Ramiz Raja makes a most profound impact

BRISBANE–February 28, 2015: Ramiz Raja had actually come over to the Gabba for work; he is on the rights-holding global broadcaster Star Sports’ roster as one of the lead commentators and presenters. Having done his little stint with Ahmed Shehzad, our much-in-demand star on the ascendant, as an impromptu add-on Raja got Mushtaq Ahmed filmed while purposefully making our entire attack bowl in a simulated match situation right next to the turf for tomorrow’s fixture.

And then, after a couple of free-flowing exchanges with manager Naveed Akram Cheema, he didn't need an invitation to make time for every Pakistani player and member of support staff who would want to partake of cricketing intellect and wisdom collected over three decades of playing, administering, commentating and sharing the mike with the very best of his generation on this planet.

All for free, and with passion, feel and selflessness that is so rare among those of similar standing, and in a colloquial laced with humour that makes the message unmistakably find the heart of the recipient.

Instinctively sensing Raja’s sincerity, members of Team Pakistan flocked towards him, much like moths to a flame.
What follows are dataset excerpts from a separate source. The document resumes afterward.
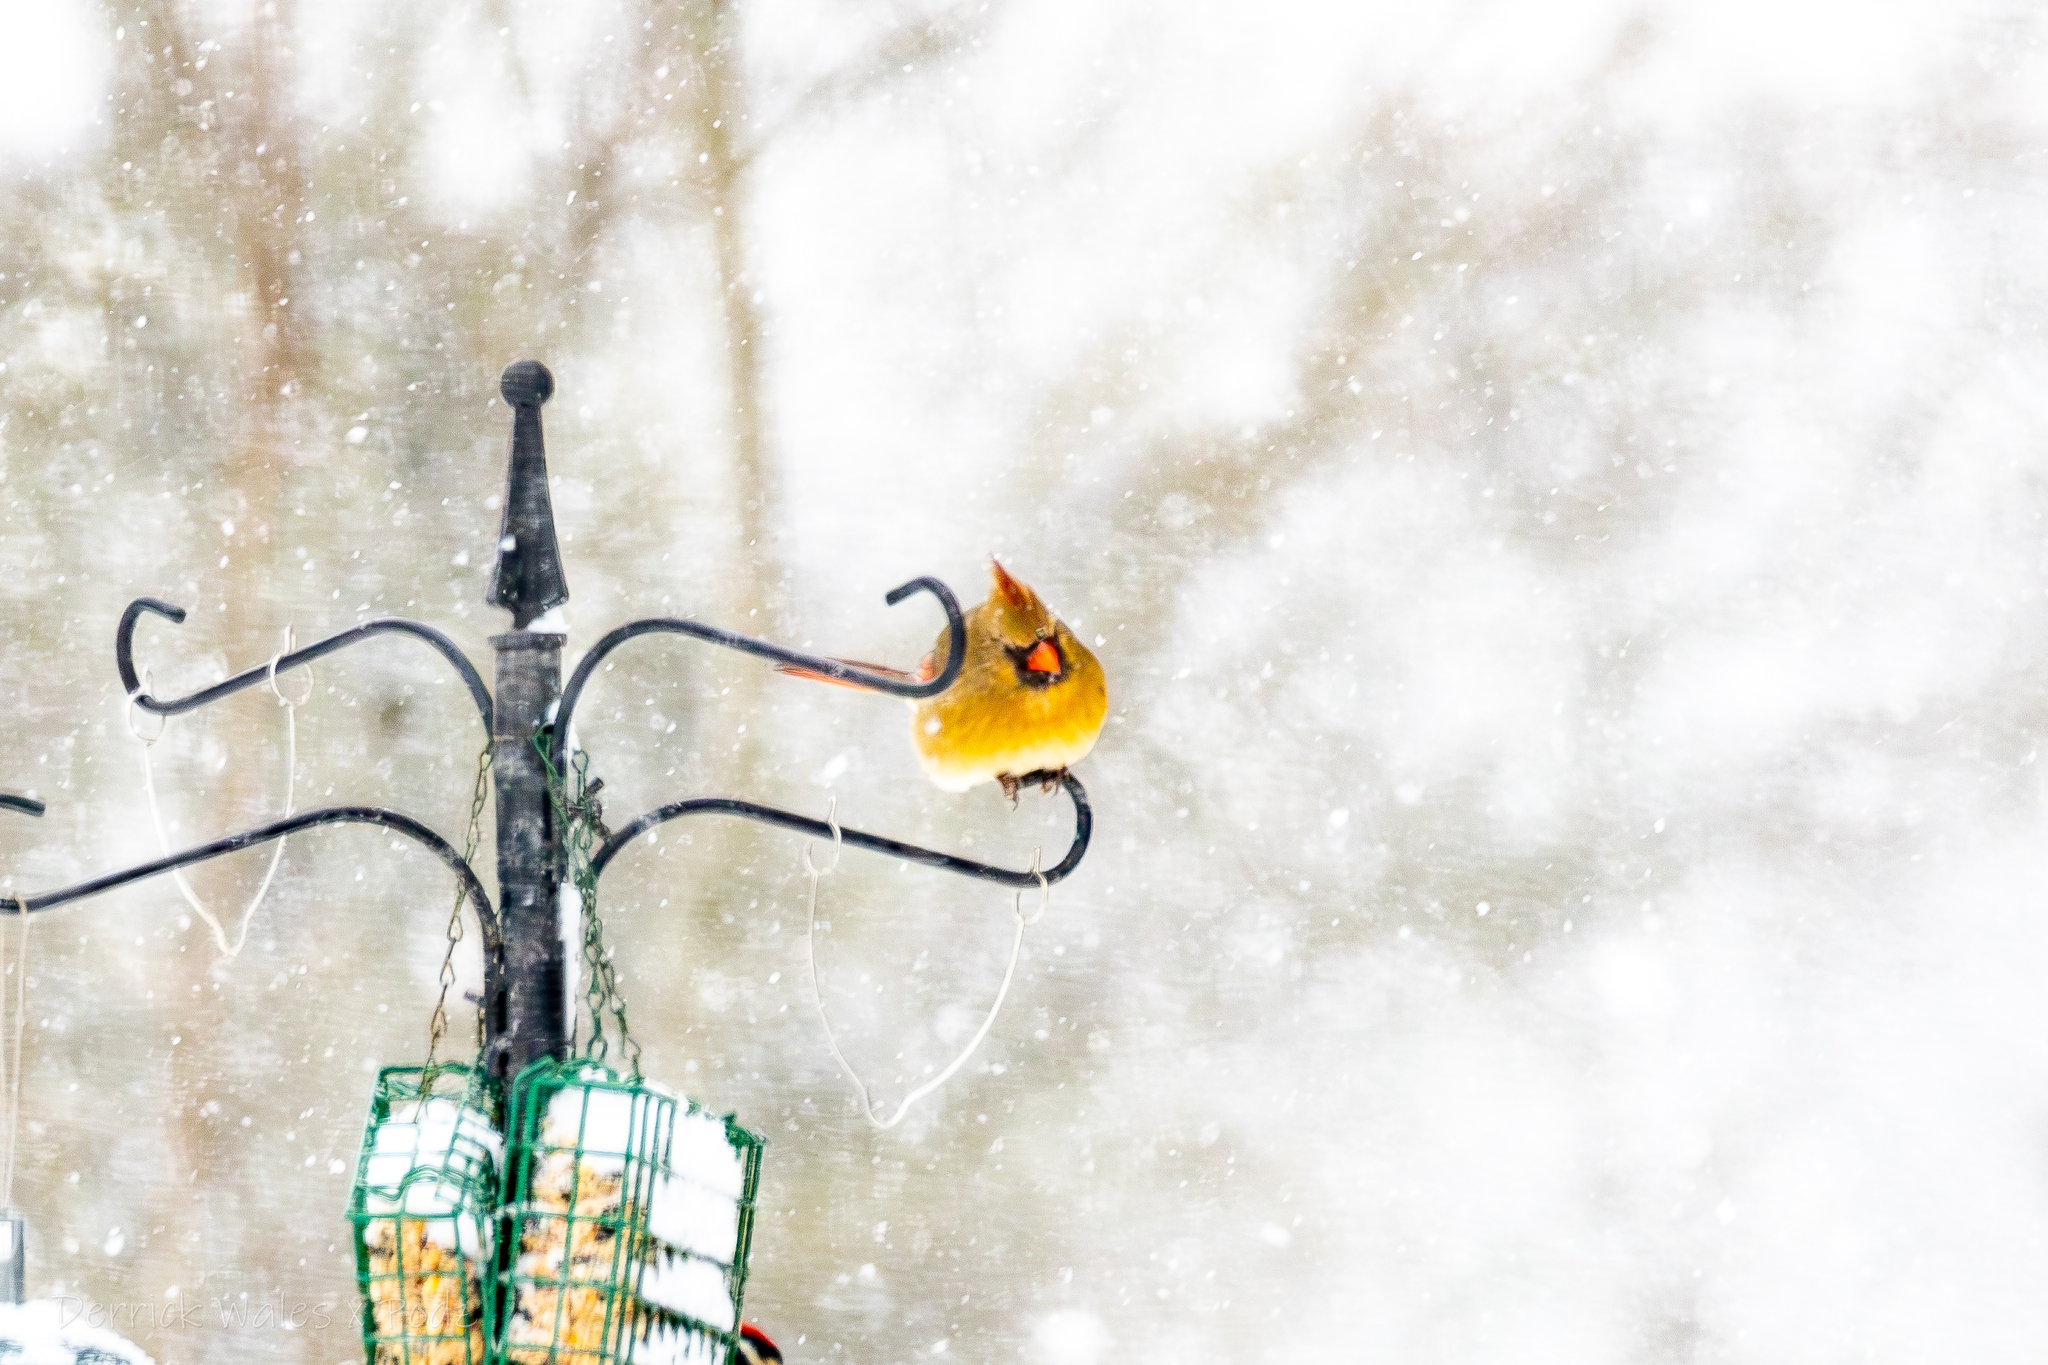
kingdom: Animalia
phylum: Chordata
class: Aves
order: Passeriformes
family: Cardinalidae
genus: Cardinalis
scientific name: Cardinalis cardinalis
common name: Northern cardinal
Some came in a cluster, while others patiently lurked around for a quiet hearing on the side. None was disappointed.

The Raja catchphrase of the day can best be summed up as: “Hold it by the scruff of its neck and turn it around”.

To the taciturn Mohammad Irfan, the first to come over along with the more expressive Wahab Riaz, Raja in chaste Punjabi urged to go flat out for a five-for. Irfan nodding his head, promised to give it his all, at that particular moment seemingly a couple of feet taller than his towering seven feet and a bit.

Umar Akmal had his own woes to share, but concurred to the advice from the stalwart: fifties are not good enough, aim for something more substantive.

Waqar Younis came back from the nets, and the two mates from the late 1980s to the best part of 1990s had a heart-to-heart.

On their way back from the practice nets, Shehzad and skipper Misbah stopped over for a rather longish chat, the conversation keeping everyone engaged.

Raja at this point also shared some of the so-far-unpublished episodes from the 1992 campaign, dilating on Imran Khan’s doggedness in adversity as well as sense of individual pride and self-respect that flows from within and makes the team soar as a consequence.

There was a bit of talk on no-holds-barred critics back home, a headline or three and thirty pieces of silver their reward. To which Shahid Afridi and a couple of young guns muttered something under their breaths. One would not want to quote them here. Suffice it to say the expressions were not overly friendly.

The tone and tenor of this informal yet highly informed Raja tete-a-tete seemed to have made most profound impact on key personnel in Team Pakistan.

(The writer is General Manager, Media, Pakistan Cricket Board, on assignment with Team Pakistan as Media Manager).